▶ **Short task**
Can you resize the stretch of records from the line containing "pose: elev=212.7 azim=174.3" through the end of the records, both ends included, by rewriting every line in it but multiplying only the answers' point coordinates by 0.65, rounded to whole numbers with halves going up? Leave the pictures out.

▶ **Exercise input**
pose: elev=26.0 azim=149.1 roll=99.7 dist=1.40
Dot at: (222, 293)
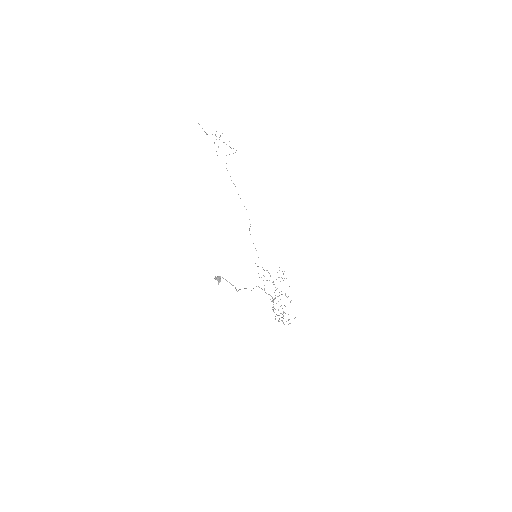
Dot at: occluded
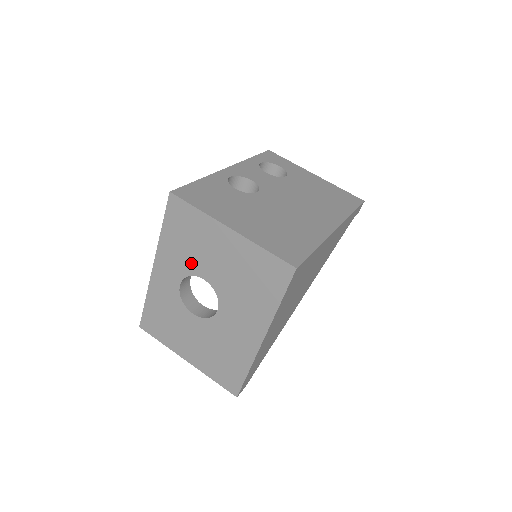
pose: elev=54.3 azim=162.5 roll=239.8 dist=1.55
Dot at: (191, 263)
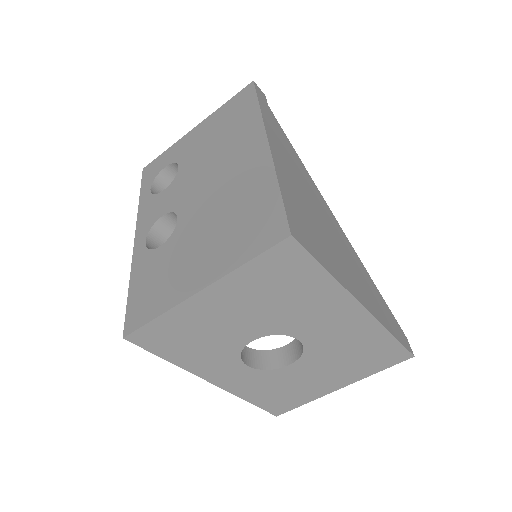
Dot at: (225, 347)
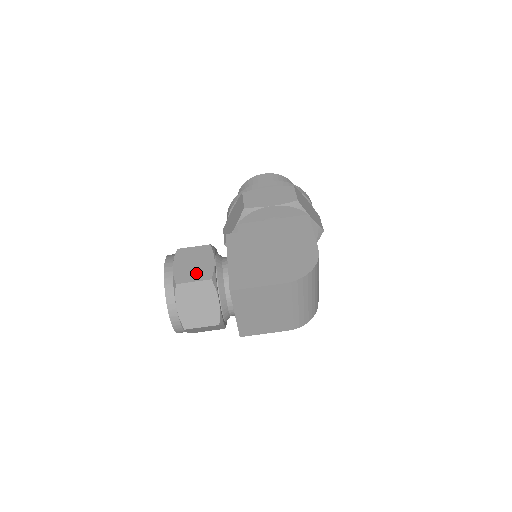
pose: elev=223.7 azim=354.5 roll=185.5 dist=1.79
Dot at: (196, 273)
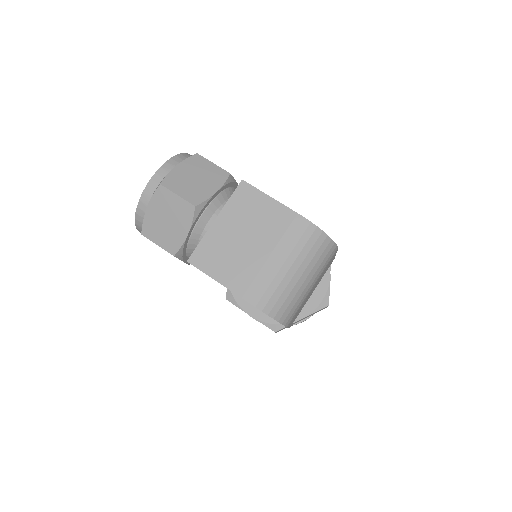
Dot at: occluded
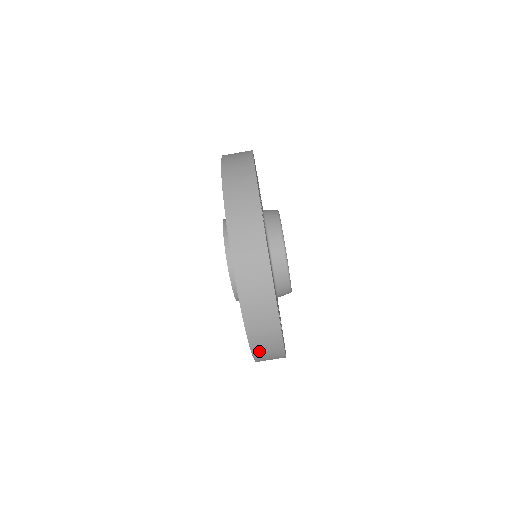
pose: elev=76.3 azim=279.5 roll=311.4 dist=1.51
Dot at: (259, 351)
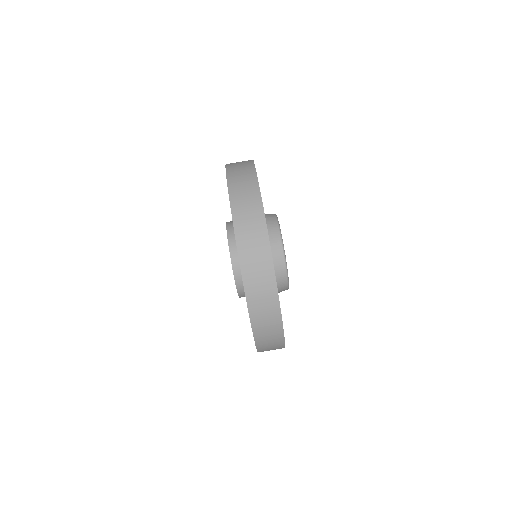
Dot at: (258, 320)
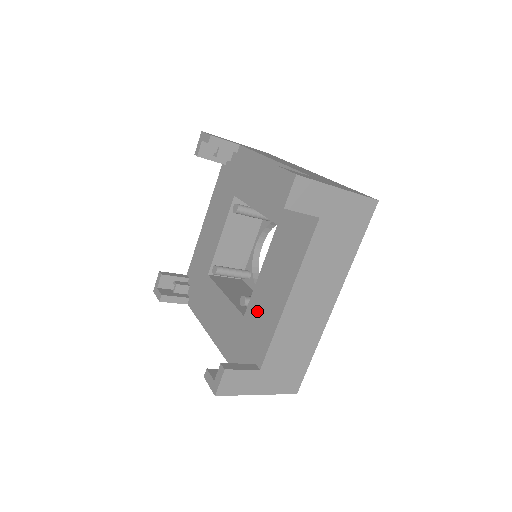
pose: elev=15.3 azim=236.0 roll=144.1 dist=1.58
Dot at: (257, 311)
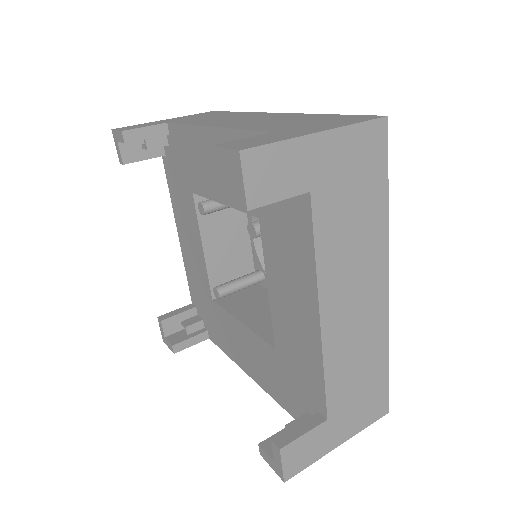
Dot at: (223, 325)
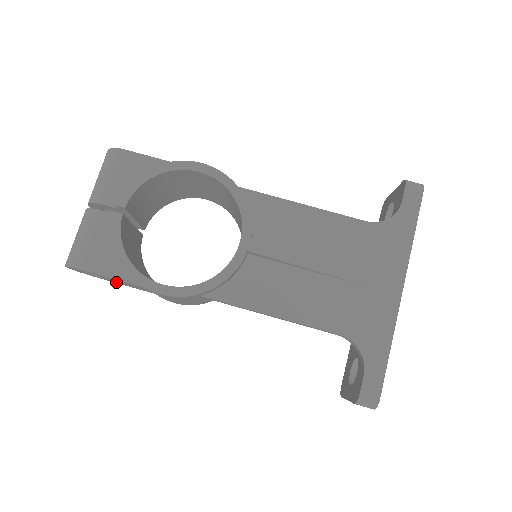
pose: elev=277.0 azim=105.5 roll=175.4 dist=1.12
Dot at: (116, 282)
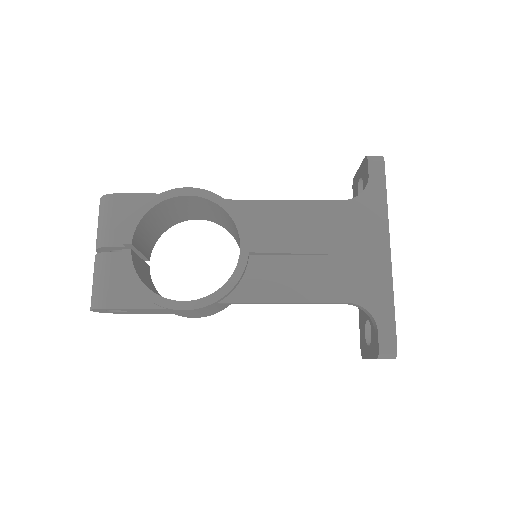
Dot at: (138, 313)
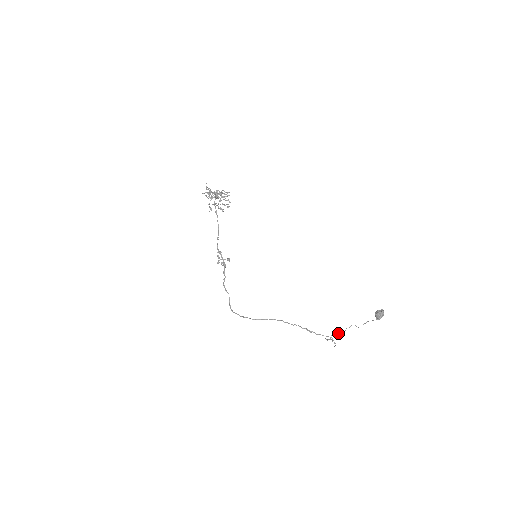
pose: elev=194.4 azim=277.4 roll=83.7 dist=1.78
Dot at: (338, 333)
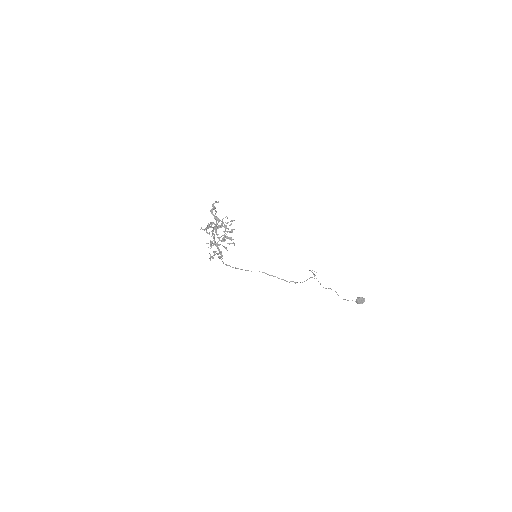
Dot at: occluded
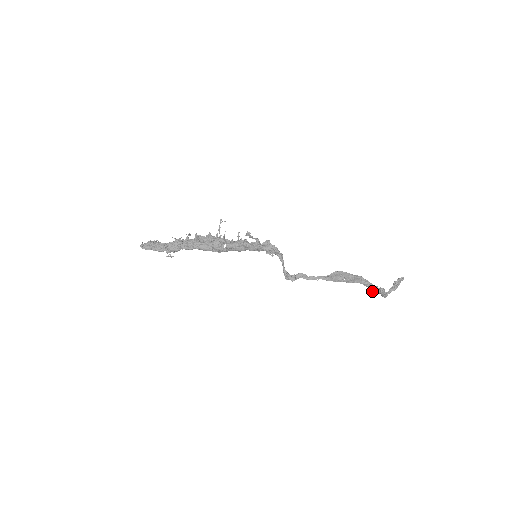
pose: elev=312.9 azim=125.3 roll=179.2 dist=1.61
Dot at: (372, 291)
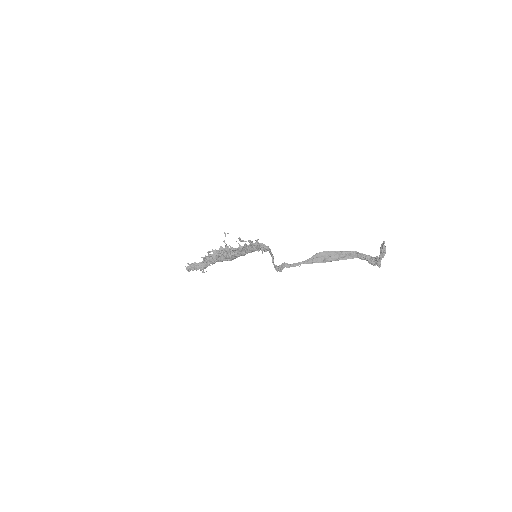
Dot at: (371, 263)
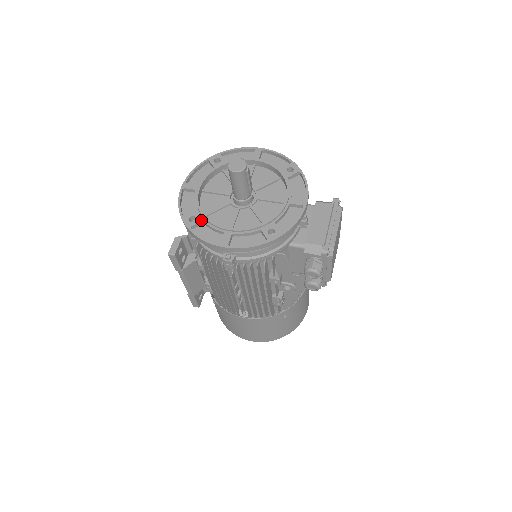
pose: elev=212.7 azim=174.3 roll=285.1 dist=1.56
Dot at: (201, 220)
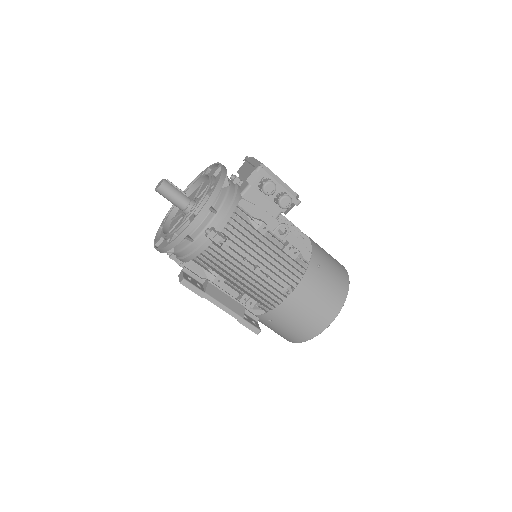
Dot at: (173, 234)
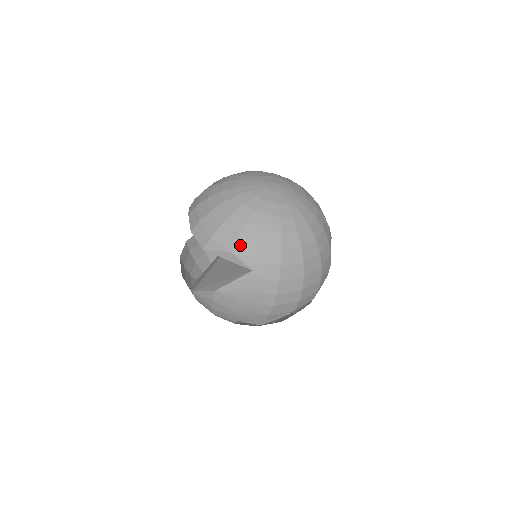
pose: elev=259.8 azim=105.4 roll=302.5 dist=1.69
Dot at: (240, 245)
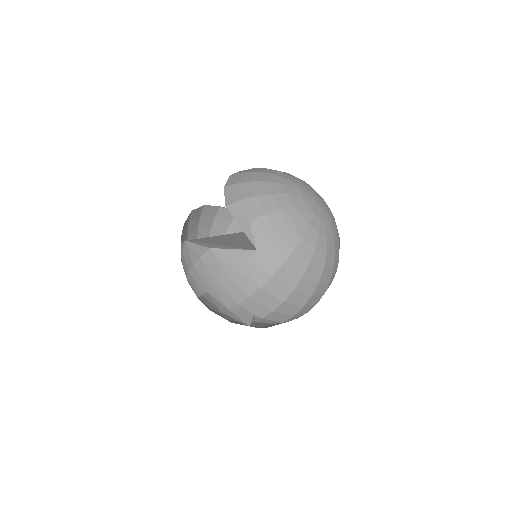
Dot at: (261, 222)
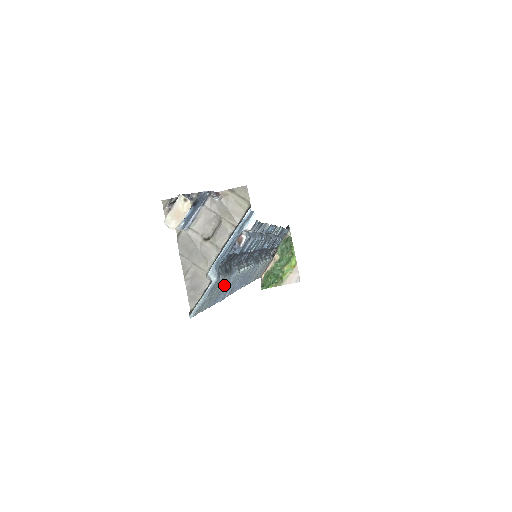
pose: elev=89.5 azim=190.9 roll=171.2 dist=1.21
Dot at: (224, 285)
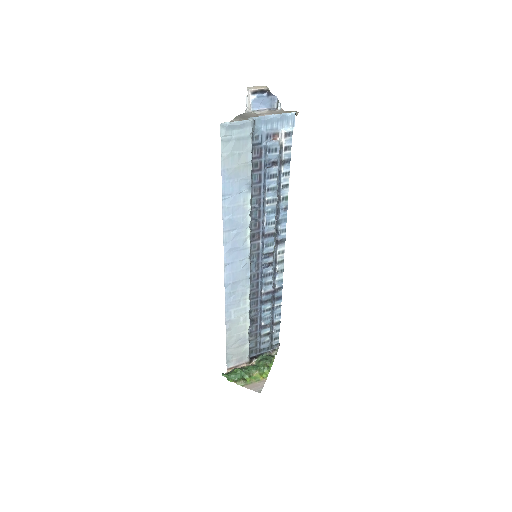
Dot at: (241, 174)
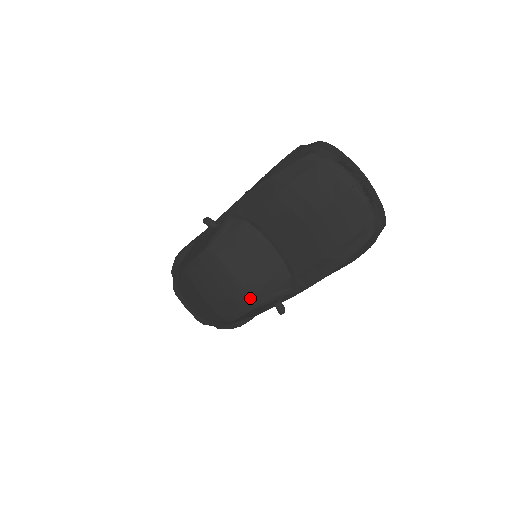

▶ **Solution for this exercise**
pose: elev=212.7 azim=174.3 roll=285.1 dist=1.56
Dot at: (201, 220)
Dot at: (112, 152)
pose: elev=259.8 azim=105.4 roll=302.5 dist=1.69
Dot at: (240, 245)
Dot at: (170, 144)
pose: elev=89.5 azim=190.9 roll=171.2 dist=1.21
Dot at: (224, 285)
Dot at: (157, 113)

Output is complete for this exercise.